Mas até onde irá aquilo a que o PS, numa alusão às palavras do ex-ministro das Finanças Vítor Gaspar, dizia ser no seu programa eleitoral o início da “correcção ao enorme aumento” dos impostos? O que se conhece da lista de medidas acordadas com os partidos à esquerda, a incluir num eventual programa de Governo, ainda não dá resposta a esta dúvida.

É que o número de escalões por rendimento colectável e as respectivas alterações nas taxas do IRS não estão definidos. O compromisso, como o PÚBLICO revelou, é que em 2016 um grupo de trabalho, onde estarão representados os partidos que apoiam um eventual Governo do PS, apresente um estudo sobre a receita fiscal.

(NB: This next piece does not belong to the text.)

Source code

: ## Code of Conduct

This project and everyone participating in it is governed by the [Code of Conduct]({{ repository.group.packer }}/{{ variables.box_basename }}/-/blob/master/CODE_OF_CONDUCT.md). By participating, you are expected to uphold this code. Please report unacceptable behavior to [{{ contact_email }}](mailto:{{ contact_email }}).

Se assim for, é natural que os partidos partam para a mesa de trabalho tendo em mente as propostas anteriores de cada um. Antes das eleições, António Costa não se quis comprometer com um número concreto de escalões de IRS, defendendo que a revisão teria de ser feita com a informação “fina” da máquina fiscal e tendo em conta o momento em que essa avaliação fosse feita.

O Bloco de Esquerda propunha, no manifesto eleitoral, a reposição dos oito escalões existentes antes do agravamento em 2013. E o PCP foi mais longe, ao defender a criação de dez escalões, baixando as taxas “para os baixos e médios rendimentos”, compensando com a “criação de taxas de 60% e de 75% para rendimentos colectáveis superiores a 152 mil e a 500 mil euros anuais, respectivamente”. Outra medida era passar a haver um englobamento obrigatório de todos os rendimentos, para “impedir que os rendimentos de capital sejam tributados a uma taxa inferior”.

Nas negociações ficou prevista ainda a redução da sobretaxa para metade em 2016 e a sua eliminação no ano seguinte.

Reforçar deduções à colecta
Há também novidades nas deduções à colecta. A proposta de programa de Governo do PS prevê uma melhoria das deduções “para os baixos e médios rendimentos”, mas não concretiza em que áreas elas podem acontecer – se é na educação, na saúde, na habitação, por hipótese.

Ainda antes da entrada da troika, no último Governo do PS, foi introduzido um tecto nos benefícios fiscais, nomeadamente baixando o limite das pensões com direito a dedução, introduzindo um tecto na dedução de 20% às pensões devidas por sentença judicial.

Mas foi em 2012 que se deram as reduções nos benefícios fiscais das despesas de saúde, que baixaram de 30% para 10%, e na habitação, que passaram de 30% para 15%. Já com a reforma do IRS que vigora desde Janeiro deste ano, passaram a poder ser deduzidas 15% das despesas de saúde, com um tecto mais alto, de mil euros. Em relação aos gastos com educação, actualmente a dedução é de 30% das despesas realizadas, com um limite de 800 euros.

Acabar com o quociente familiar
Uma das bandeiras da reforma do IRS que os socialistas propõem alterar tem a ver com o chamado quociente familiar (o sistema usado desde este ano para calcular a taxa do imposto a pagar pelos sujeitos passivos, dividindo o rendimento segundo o número de membros do agregado familiar, em que os pais têm uma ponderação de 1 e os filhos um “peso” de 0,3 pontos).

O PS quer voltar a aplicar o quociente conjugal (em que o rendimento é dividido pelo número de sujeitos passivos em causa – ou seja, um ou dois, consoante se trate de um casal ou de uma família monoparental), porque considera que o quociente familiar tem uma “natureza regressiva”. A ideia é dar uma dedução por cada filho, “sem carácter regressivo e com efeito neutro do ponto de vista fiscal” em relação ao que se estimava com a introdução da alteração na reforma do IRS.

Durante a discussão da reforma, os socialistas já tinham proposto que, em vez de os filhos serem considerados na divisão do rendimento, vissem reforçadas a dedução, que passaria a ser de 500 euros por dependente.